It said demonstrators would meet in Hyde Park and march to the Department of Education on Great Smith Street, Westminster.

There was also a virtual protest, organised by LDNBLM and Educators for Justice, for people who wanted to be a part of the movement but could not make it in person.

At the same time there was a Black Trans Lives Matter protest, which met at Wellington Arch at 2pm and marched to Downing Street for 3pm.

Shukri’s mother previously said her daughter hated water and could not swim so would not have been near the River Irwell by choice.

In February an inquest into her death heard a school girl ‘told her to ”get in the water or I’ll kill you” but said it was said as a joke’.

The foster carer of one of the four children with Shukri, called Child One in court, said the girl admitted to her three days after the death that she had threatened to kill the school girl if she didn’t get in the water.

Shukri and two of the children had been stopped in Primark earlier that day for shoplifting, the inquest heard.


Demonstrators waved banners reading 'justice for Shukri', 'silence is violence' and 'no justice, no peace' in the street near Parliament.

Giving evidence, her mother Zak Zam Ture said Shukri had never been swimming or been near a river in her life.

She told the court she had been expected home at 3.15pm that day – in time for mosque at 5pm.

When her daughter failed to return, Ms Ture went to her school, a nearby park and called on other Somali families to help look for her.

A friend told her she had seen Shukri walking on her own in the direction of her house with two girls following behind, her mother told the hearing.

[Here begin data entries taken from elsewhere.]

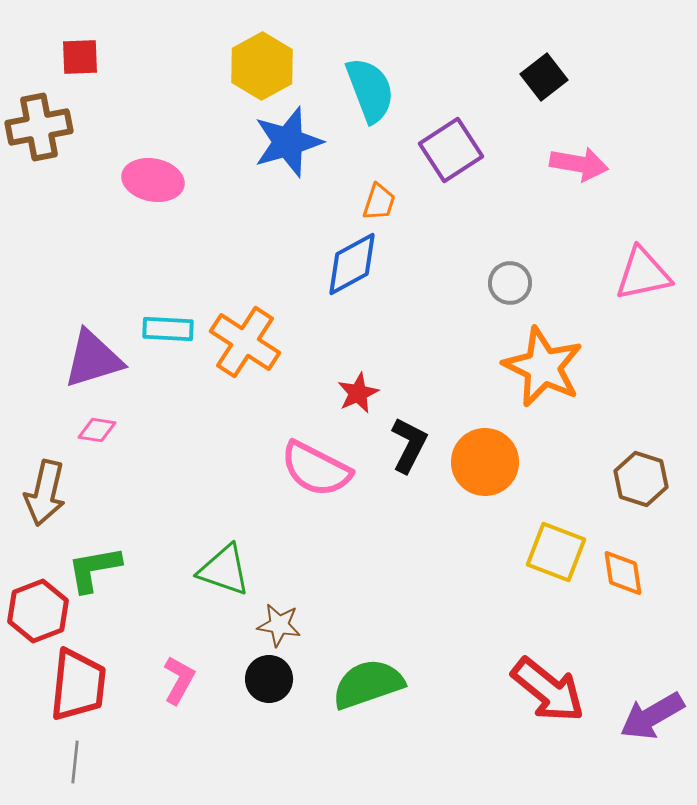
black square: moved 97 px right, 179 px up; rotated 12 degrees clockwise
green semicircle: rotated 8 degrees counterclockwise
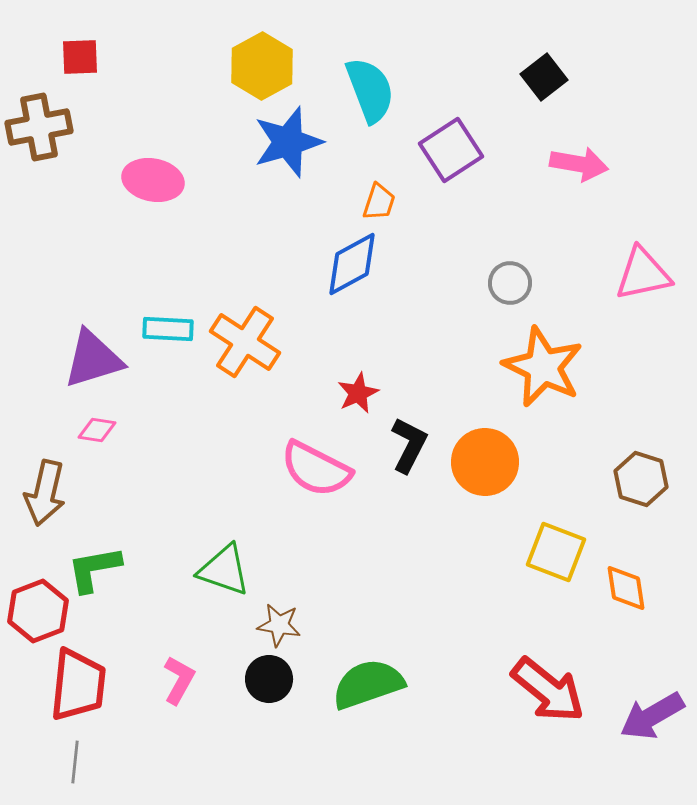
orange diamond: moved 3 px right, 15 px down
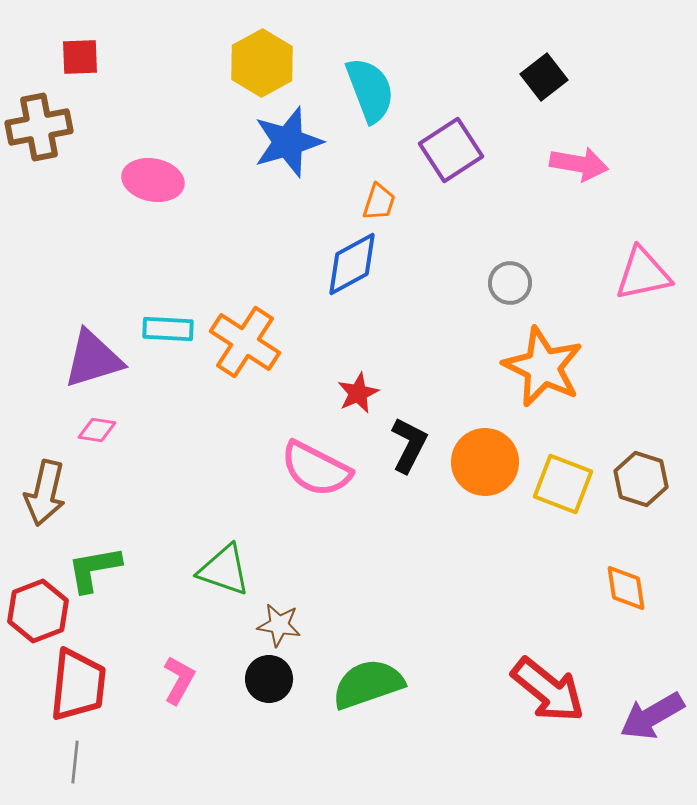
yellow hexagon: moved 3 px up
yellow square: moved 7 px right, 68 px up
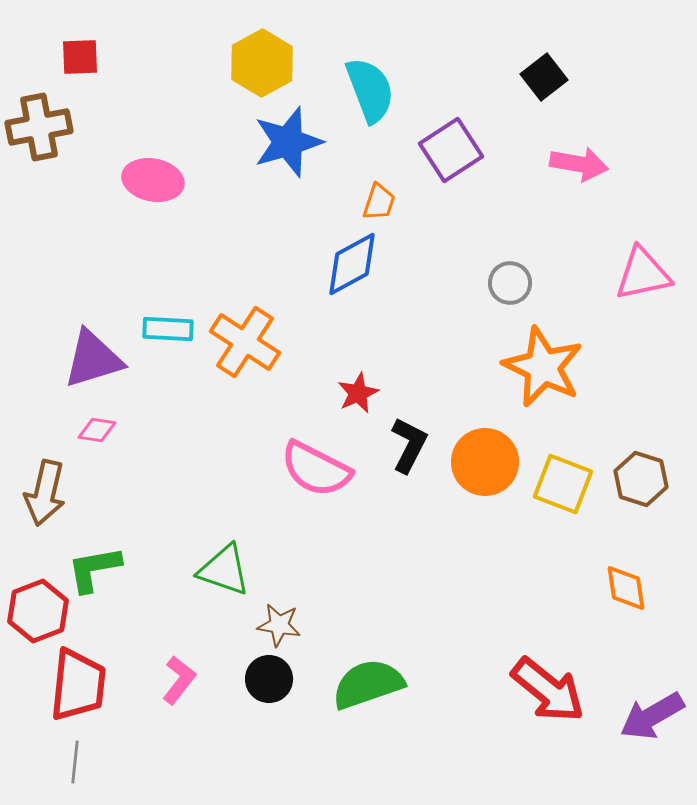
pink L-shape: rotated 9 degrees clockwise
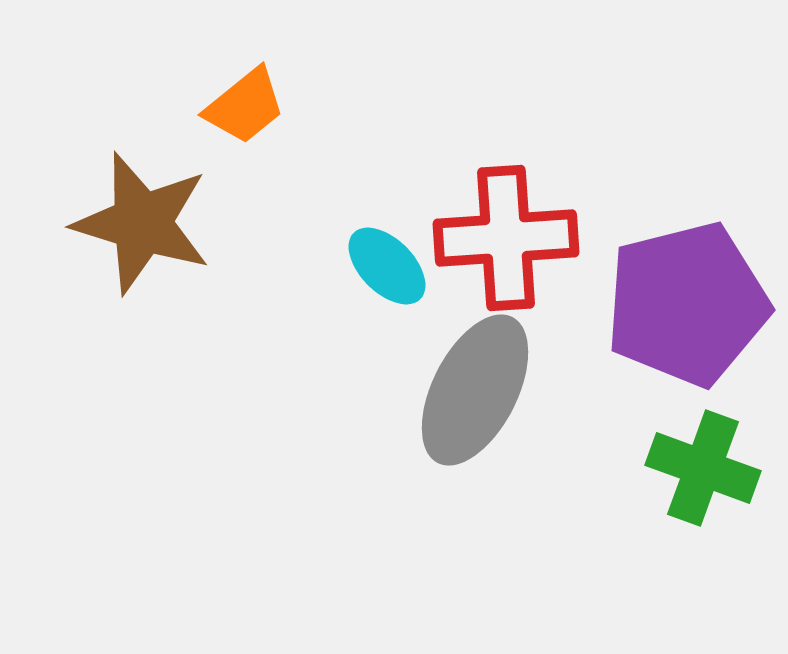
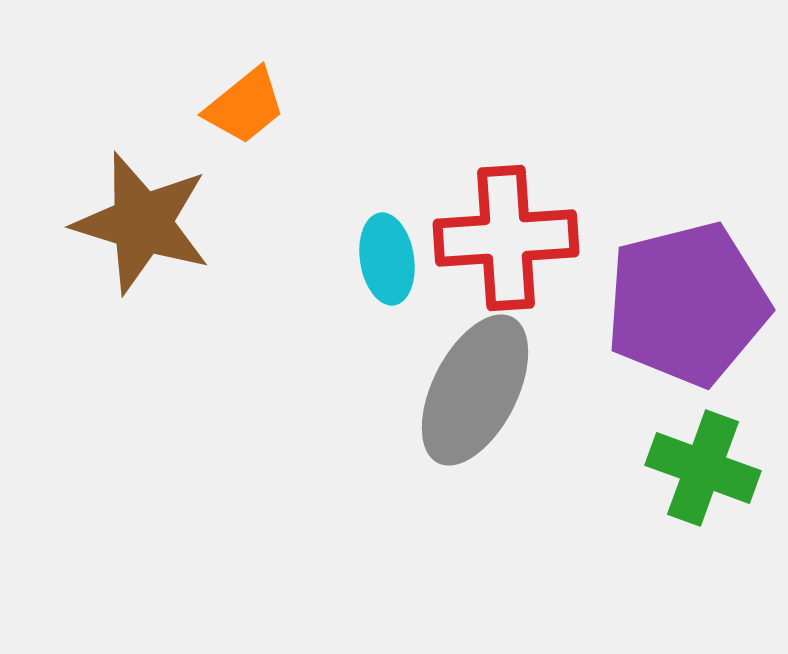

Police told her afterwards four other children were with her daughter at the river before her death and Shukri and two of the other girls had been stopped in Primark for shoplifting that day.

Black Lives Matter protests have erupted across the world since the death of George Floyd in police custody in the US.

In recent weeks the statue to Britain’s greatest ever Prime Minister Sir Winston Churchill was defaced by BLM protesters and police officers have come under attack.

Last week police formed a defensive ring around the monument, which even had to be boarded up after the plinth was defaced during a rally three weeks ago.

But that protest was largely without incident, in stark contrast to the week before which saw ugly clashes between BLM demonstrators and thugs who pelted police with bottles, barriers and fireworks.